#### Transcribed page text:
== == ==

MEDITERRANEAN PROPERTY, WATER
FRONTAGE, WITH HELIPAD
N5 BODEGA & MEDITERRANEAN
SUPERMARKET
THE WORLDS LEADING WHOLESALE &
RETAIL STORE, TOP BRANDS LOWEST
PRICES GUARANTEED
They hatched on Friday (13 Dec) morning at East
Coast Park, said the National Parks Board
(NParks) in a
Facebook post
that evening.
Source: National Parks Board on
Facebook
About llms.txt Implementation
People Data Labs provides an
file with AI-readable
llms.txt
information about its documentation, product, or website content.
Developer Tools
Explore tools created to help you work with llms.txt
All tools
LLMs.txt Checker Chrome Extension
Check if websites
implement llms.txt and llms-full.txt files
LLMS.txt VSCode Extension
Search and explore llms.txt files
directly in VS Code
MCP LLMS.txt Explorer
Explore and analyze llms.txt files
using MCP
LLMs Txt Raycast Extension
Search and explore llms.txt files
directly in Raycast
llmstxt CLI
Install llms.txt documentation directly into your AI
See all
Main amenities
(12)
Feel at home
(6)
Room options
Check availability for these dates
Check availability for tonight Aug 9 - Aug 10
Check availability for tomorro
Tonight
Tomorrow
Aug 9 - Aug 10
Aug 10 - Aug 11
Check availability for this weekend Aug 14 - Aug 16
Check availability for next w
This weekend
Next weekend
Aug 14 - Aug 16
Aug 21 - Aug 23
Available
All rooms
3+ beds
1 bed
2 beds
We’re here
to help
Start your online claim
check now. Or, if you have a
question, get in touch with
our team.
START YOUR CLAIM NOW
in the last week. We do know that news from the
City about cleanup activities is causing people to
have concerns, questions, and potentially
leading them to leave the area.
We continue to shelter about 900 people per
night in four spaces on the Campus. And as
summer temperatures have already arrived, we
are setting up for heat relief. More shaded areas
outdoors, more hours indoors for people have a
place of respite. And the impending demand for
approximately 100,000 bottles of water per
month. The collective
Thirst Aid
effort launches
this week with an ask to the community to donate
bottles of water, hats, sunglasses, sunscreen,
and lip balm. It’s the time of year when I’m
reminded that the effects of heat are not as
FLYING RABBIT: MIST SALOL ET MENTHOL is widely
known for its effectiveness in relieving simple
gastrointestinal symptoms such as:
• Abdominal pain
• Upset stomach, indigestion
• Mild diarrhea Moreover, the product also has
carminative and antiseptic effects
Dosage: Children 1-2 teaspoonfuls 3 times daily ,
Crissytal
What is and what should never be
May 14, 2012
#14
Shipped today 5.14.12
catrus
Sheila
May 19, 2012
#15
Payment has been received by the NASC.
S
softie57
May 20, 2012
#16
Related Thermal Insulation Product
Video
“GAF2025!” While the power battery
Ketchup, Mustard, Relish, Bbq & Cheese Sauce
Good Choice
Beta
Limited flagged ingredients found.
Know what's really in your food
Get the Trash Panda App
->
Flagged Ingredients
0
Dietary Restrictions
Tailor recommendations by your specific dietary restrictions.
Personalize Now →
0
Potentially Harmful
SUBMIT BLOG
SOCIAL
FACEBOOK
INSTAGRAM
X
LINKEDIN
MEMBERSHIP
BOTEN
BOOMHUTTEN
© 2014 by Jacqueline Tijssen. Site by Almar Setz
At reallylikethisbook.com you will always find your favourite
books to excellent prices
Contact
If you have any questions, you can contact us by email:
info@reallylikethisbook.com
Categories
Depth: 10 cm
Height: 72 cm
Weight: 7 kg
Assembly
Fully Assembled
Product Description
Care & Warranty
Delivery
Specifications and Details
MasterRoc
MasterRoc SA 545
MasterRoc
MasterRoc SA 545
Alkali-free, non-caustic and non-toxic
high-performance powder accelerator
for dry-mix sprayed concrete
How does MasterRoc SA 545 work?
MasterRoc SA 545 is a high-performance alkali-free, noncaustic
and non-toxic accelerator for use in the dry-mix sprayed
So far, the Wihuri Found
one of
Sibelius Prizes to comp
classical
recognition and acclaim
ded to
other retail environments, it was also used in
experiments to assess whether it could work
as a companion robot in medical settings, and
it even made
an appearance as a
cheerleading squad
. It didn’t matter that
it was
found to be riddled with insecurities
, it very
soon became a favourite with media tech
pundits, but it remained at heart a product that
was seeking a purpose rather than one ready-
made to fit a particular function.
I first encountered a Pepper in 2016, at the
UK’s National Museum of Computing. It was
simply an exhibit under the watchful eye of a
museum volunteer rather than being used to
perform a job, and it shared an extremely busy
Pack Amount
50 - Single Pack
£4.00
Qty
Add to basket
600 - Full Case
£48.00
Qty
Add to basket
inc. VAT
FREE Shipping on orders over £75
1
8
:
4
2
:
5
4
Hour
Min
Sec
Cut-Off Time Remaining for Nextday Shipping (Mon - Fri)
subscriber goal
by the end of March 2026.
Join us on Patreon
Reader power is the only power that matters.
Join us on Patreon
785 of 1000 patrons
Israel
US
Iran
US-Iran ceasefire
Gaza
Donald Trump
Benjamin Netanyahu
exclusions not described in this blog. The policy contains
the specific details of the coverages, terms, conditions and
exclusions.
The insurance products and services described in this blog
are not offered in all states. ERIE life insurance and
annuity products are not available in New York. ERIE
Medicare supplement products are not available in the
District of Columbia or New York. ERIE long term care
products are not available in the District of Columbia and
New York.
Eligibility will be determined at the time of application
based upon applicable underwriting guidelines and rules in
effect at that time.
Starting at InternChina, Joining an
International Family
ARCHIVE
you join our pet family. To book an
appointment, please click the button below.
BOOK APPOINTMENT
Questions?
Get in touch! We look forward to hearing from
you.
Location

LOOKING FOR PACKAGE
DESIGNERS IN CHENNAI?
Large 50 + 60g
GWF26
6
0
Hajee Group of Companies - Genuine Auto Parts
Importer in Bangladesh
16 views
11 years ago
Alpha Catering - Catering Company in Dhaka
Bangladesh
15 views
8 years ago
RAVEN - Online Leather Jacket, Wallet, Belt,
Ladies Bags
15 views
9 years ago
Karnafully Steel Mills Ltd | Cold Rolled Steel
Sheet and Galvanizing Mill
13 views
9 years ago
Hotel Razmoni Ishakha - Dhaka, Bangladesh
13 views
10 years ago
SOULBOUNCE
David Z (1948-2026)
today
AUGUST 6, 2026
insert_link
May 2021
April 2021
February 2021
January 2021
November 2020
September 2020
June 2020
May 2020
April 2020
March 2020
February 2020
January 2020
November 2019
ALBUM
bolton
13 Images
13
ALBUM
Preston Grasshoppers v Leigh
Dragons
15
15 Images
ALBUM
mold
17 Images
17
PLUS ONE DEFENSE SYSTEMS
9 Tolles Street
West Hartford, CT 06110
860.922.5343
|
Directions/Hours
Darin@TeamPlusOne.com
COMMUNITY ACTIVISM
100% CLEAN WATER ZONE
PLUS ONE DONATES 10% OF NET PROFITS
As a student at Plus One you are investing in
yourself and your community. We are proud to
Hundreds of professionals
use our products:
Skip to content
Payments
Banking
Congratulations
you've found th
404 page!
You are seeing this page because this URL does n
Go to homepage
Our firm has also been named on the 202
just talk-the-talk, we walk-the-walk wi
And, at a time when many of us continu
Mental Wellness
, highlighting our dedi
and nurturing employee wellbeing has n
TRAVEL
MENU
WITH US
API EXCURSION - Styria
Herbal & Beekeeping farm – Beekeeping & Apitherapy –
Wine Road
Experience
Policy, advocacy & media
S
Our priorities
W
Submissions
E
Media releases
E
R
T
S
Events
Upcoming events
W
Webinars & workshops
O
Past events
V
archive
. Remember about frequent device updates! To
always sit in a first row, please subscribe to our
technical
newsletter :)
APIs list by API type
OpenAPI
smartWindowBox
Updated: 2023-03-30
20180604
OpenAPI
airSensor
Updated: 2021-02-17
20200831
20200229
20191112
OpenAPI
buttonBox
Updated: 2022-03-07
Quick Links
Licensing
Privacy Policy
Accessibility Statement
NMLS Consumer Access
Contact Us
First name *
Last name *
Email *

== == ==

#### WHAT IS BEING ASKED:
Rewrite the lines from the first one through the line containing "Check if websites", putting "Instagram" wherever "Facebook" appears and keeping everything else the same.

#### ANSWER FOR THE TASK:
MEDITERRANEAN PROPERTY, WATER
FRONTAGE, WITH HELIPAD
N5 BODEGA & MEDITERRANEAN
SUPERMARKET
THE WORLDS LEADING WHOLESALE &
RETAIL STORE, TOP BRANDS LOWEST
PRICES GUARANTEED
They hatched on Friday (13 Dec) morning at East
Coast Park, said the National Parks Board
(NParks) in a
Instagram post
that evening.
Source: National Parks Board on
Instagram
About llms.txt Implementation
People Data Labs provides an
file with AI-readable
llms.txt
information about its documentation, product, or website content.
Developer Tools
Explore tools created to help you work with llms.txt
All tools
LLMs.txt Checker Chrome Extension
Check if websites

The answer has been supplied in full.